--- START Information provided ---

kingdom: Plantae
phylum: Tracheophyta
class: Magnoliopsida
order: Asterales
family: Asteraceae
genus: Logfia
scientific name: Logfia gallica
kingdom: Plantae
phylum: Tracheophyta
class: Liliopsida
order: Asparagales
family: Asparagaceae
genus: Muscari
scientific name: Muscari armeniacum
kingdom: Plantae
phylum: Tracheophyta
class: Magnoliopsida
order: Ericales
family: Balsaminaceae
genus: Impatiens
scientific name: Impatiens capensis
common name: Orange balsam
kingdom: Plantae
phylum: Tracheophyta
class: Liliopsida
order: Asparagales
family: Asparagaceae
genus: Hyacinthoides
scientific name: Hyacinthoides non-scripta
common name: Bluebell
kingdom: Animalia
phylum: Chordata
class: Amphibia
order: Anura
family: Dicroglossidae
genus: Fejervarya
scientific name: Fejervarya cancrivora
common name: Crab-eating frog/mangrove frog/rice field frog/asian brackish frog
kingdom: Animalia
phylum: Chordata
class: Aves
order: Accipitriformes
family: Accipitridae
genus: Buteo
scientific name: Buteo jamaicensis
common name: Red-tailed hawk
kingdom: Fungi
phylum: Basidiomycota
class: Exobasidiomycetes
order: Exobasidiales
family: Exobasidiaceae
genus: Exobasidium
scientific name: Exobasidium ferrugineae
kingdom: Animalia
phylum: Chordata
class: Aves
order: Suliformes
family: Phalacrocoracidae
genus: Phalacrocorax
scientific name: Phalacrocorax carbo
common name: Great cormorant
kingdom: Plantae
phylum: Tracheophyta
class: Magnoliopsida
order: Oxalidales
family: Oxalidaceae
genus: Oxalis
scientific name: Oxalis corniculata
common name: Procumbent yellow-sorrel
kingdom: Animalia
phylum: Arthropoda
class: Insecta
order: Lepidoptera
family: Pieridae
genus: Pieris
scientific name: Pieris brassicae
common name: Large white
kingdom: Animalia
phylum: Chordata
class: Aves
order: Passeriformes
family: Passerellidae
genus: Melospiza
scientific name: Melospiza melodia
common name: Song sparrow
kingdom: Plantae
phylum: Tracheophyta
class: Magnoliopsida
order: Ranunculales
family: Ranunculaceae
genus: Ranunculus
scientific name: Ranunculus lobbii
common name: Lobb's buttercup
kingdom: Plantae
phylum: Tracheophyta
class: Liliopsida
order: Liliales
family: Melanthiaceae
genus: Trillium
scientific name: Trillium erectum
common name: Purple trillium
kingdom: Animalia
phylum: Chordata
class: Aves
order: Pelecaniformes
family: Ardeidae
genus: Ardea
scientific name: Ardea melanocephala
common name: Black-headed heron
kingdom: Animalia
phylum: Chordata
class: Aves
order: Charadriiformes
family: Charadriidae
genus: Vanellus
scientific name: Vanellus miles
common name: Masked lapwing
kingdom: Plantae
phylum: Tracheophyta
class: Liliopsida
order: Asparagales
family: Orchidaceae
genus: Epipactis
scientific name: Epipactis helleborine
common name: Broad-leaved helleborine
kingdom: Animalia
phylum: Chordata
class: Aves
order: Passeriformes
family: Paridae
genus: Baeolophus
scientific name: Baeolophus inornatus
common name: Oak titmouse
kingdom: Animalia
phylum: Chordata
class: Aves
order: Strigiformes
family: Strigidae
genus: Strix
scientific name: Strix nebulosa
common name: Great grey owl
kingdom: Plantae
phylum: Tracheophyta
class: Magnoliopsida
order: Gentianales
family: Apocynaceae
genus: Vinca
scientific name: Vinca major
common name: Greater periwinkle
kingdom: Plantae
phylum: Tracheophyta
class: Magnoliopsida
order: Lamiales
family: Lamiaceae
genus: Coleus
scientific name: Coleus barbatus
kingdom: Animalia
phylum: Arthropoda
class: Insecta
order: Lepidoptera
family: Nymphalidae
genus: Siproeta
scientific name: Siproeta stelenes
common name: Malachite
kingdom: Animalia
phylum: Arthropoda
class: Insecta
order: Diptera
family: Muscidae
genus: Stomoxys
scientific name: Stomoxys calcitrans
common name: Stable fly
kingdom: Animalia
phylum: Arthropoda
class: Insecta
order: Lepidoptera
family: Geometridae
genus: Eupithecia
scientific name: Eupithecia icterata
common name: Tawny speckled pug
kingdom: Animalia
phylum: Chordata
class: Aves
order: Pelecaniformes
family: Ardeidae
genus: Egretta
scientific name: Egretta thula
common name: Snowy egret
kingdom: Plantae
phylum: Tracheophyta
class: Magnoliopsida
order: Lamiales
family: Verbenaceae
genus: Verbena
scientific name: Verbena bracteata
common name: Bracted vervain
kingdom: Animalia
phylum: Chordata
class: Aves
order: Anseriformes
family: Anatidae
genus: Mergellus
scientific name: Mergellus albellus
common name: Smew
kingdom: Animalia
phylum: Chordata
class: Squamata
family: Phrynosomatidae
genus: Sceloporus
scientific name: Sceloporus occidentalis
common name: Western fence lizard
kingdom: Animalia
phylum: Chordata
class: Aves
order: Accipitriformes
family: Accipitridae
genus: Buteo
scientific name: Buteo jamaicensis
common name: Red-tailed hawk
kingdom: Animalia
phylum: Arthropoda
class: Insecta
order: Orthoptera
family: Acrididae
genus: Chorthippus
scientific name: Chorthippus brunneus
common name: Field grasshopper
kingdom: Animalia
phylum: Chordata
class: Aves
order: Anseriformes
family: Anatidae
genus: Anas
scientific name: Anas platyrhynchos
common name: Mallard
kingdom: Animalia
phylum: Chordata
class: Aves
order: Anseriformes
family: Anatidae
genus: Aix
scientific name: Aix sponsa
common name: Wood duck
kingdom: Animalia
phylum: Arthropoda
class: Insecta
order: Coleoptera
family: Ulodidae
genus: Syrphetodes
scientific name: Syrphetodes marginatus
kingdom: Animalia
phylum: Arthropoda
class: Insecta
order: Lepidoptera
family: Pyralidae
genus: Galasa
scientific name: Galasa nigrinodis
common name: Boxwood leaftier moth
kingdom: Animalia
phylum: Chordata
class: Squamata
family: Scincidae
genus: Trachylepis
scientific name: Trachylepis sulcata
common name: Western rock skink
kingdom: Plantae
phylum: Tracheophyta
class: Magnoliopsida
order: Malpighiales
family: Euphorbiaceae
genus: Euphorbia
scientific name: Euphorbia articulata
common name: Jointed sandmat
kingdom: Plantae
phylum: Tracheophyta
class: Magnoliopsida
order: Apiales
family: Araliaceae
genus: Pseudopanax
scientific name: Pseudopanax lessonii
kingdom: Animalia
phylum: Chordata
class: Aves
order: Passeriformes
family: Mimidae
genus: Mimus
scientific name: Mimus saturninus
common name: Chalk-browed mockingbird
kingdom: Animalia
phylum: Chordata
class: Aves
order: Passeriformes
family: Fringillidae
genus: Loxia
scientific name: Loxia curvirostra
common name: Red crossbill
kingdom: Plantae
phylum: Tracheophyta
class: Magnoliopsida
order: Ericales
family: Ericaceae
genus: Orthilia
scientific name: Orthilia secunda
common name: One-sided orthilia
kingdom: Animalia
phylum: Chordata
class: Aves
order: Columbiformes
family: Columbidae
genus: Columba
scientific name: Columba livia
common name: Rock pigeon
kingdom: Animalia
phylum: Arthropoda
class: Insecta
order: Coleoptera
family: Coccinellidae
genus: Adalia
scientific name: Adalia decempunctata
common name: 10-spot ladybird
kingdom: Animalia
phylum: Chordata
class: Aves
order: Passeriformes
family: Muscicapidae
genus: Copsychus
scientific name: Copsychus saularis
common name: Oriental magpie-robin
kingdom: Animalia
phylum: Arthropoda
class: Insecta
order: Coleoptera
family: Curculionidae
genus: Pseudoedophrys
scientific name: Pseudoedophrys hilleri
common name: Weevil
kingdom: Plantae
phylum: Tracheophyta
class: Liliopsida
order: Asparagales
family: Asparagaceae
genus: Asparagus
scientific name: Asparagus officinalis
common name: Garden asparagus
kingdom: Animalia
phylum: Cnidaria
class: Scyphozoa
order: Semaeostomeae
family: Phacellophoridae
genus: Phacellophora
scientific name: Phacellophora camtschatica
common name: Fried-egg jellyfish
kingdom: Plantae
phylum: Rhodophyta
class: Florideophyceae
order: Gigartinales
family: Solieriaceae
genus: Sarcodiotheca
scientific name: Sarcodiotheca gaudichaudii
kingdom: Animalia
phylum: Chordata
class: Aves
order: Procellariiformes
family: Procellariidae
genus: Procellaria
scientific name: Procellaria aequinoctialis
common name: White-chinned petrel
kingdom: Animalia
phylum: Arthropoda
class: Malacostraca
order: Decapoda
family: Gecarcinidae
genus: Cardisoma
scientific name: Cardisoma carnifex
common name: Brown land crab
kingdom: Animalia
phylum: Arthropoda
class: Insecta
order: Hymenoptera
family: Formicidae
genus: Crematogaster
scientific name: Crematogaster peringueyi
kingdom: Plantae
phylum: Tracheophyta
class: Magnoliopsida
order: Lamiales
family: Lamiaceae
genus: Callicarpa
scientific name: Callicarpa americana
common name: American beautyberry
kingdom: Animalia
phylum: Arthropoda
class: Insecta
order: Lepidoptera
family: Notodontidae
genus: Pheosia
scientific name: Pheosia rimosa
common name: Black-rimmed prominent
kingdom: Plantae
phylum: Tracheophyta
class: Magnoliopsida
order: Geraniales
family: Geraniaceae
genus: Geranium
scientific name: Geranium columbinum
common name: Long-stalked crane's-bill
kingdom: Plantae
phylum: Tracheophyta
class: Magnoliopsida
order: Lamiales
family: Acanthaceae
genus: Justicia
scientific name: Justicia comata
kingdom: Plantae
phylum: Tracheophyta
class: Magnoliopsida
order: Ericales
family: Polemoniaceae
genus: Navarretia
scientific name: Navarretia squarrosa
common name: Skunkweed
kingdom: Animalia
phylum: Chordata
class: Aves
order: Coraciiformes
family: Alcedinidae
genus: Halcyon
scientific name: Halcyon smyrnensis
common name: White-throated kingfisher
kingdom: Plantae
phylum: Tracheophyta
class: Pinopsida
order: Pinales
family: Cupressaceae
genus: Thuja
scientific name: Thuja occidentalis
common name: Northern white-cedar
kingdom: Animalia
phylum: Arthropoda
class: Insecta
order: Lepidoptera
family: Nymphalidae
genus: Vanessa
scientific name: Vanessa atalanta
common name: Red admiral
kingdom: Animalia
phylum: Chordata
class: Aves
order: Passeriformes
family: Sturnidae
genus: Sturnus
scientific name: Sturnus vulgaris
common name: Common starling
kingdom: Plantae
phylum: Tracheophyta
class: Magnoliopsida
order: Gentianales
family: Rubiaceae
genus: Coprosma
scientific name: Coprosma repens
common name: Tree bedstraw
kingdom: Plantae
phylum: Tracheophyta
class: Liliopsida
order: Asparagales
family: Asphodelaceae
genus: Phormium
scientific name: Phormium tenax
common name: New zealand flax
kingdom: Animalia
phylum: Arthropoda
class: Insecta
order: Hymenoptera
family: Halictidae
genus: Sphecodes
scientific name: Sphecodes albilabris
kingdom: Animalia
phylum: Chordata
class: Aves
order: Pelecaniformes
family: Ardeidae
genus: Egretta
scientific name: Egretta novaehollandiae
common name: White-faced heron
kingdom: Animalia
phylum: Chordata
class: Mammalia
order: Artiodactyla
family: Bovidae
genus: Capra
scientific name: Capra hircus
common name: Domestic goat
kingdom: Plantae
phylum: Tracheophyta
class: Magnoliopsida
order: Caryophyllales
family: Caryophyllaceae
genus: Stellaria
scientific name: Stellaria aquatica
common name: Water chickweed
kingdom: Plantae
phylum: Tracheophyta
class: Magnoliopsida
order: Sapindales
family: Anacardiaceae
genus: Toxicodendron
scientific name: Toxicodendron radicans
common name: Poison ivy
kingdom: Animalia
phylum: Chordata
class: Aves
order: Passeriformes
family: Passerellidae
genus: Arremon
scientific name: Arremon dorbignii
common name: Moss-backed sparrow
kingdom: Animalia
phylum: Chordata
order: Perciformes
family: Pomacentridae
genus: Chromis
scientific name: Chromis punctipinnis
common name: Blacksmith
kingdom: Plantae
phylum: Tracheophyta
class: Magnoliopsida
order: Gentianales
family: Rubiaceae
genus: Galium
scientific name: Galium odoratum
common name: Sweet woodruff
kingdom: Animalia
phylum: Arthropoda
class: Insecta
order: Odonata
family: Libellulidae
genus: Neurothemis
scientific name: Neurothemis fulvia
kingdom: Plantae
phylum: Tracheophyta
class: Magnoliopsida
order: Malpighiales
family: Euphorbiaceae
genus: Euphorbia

--- END Information provided ---

- _Job_: Print the records from the start through the line containing "genus: Hyacinthoides", both ends included, with every line copied verbatim.

- _Result of the exercise_:
kingdom: Plantae
phylum: Tracheophyta
class: Magnoliopsida
order: Asterales
family: Asteraceae
genus: Logfia
scientific name: Logfia gallica
kingdom: Plantae
phylum: Tracheophyta
class: Liliopsida
order: Asparagales
family: Asparagaceae
genus: Muscari
scientific name: Muscari armeniacum
kingdom: Plantae
phylum: Tracheophyta
class: Magnoliopsida
order: Ericales
family: Balsaminaceae
genus: Impatiens
scientific name: Impatiens capensis
common name: Orange balsam
kingdom: Plantae
phylum: Tracheophyta
class: Liliopsida
order: Asparagales
family: Asparagaceae
genus: Hyacinthoides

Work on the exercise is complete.